"Hok'oh! Kita kalau ke sana seperti pengemis," Cah Bagus pun nyletuk.
"Wis, wis...bocah cilik ngertimu opo Le, Mateng pincuk ke. Wis, meneng wae.
Kalimat di atas memiliki arti, sudah-sudah...anak kecil tahunya apa, Le? Matang bungkus wae. Dah, diam saja.
Purba menghela napas panjang, sebelum ia meneruskan kalimatnya.

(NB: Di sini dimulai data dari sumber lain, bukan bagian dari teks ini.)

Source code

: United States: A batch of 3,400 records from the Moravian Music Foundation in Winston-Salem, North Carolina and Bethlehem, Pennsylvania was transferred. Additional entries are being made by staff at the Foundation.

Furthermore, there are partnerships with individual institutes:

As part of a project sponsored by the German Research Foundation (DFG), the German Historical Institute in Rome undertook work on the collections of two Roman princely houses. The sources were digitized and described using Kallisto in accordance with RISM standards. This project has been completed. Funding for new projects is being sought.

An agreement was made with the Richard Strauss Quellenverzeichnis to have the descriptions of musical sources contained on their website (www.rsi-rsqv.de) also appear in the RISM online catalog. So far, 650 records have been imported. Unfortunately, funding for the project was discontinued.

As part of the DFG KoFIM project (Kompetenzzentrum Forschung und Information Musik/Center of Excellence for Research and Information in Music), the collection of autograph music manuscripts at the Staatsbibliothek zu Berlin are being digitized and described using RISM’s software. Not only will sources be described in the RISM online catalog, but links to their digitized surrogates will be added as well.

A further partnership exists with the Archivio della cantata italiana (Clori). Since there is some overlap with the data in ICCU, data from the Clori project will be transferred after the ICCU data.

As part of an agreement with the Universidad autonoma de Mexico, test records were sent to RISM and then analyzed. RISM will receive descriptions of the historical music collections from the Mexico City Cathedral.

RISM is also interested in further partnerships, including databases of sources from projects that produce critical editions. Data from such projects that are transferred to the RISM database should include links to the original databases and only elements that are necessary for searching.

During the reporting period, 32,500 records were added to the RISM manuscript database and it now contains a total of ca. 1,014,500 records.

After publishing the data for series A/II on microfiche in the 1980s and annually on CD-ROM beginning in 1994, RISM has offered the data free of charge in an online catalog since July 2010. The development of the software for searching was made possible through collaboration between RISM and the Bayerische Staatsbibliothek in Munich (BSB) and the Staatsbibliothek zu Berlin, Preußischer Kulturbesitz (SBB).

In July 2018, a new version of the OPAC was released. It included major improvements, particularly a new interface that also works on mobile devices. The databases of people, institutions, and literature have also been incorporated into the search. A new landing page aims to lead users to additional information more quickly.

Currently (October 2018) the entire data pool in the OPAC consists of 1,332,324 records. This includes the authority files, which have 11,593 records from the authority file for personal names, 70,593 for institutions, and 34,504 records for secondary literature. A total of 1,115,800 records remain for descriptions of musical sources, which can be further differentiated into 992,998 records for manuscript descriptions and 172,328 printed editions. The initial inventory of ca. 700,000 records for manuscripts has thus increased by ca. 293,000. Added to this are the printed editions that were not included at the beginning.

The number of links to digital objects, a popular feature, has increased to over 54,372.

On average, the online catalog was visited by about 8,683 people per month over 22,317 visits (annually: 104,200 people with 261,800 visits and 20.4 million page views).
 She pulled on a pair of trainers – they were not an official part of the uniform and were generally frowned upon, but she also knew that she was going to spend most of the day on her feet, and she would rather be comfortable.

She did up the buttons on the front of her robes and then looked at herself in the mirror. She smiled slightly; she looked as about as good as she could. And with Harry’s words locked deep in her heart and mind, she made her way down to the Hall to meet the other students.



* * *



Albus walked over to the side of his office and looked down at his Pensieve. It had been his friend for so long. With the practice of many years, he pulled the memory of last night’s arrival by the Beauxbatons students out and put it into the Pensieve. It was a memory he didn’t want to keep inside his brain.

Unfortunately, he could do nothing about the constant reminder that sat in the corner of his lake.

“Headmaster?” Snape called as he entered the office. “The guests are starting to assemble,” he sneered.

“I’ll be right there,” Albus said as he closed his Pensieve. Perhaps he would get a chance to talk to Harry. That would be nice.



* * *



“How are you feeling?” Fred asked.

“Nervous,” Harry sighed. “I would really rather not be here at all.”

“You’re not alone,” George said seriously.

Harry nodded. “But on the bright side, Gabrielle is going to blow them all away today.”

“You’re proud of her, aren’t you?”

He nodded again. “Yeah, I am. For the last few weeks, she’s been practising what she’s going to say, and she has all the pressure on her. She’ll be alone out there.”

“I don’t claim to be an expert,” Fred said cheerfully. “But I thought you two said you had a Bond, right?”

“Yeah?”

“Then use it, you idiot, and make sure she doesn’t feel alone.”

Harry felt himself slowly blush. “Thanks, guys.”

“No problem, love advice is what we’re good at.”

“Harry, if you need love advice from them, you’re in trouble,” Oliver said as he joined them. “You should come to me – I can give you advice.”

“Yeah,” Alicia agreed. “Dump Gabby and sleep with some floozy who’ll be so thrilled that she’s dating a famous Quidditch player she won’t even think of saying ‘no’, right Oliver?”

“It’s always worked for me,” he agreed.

"Begini ya, Dik Arya. Mumpung masih suasana lebaran, ayuk saling silaturahmi, mengunjungi kerabat selagi kita masih diberi kesempatan. Lalu meminta maaf, pula saling bermaaf-memaafan. Sebab, setiap manusia hidup, tentu mempunyai kesalahan."
"Tapi...."
"Tapi kenapa?"
"Karena Mas Probo dan keluarganya tidak pernah mengunjungi kita, ya biarin. Yang penting kita tidak membalas dengan hal serupa, apalagi memutuskan tali silaturahmi. Itu dosa."
Ingatlah, Pakdemu itu Kakak tertuanya ibu. Jadi kedudukannya sama seperti ibu ini. Kalian tidak boleh membeda-mbedakan dengan Pakde dan Bude lainnya.
Lagi pula, jika hati kita memiliki rasa benci dan dendam terhadap seseorang, itu sama halnya memikul beban selamanya. Mau, seperti itu?
Arya dan Cah Bagus, putra kesayangan Purba hanya menggerakkan bahunya secara bersamaan pertanda "pasrah" dan menuruti wanita yang selalu ia hormati.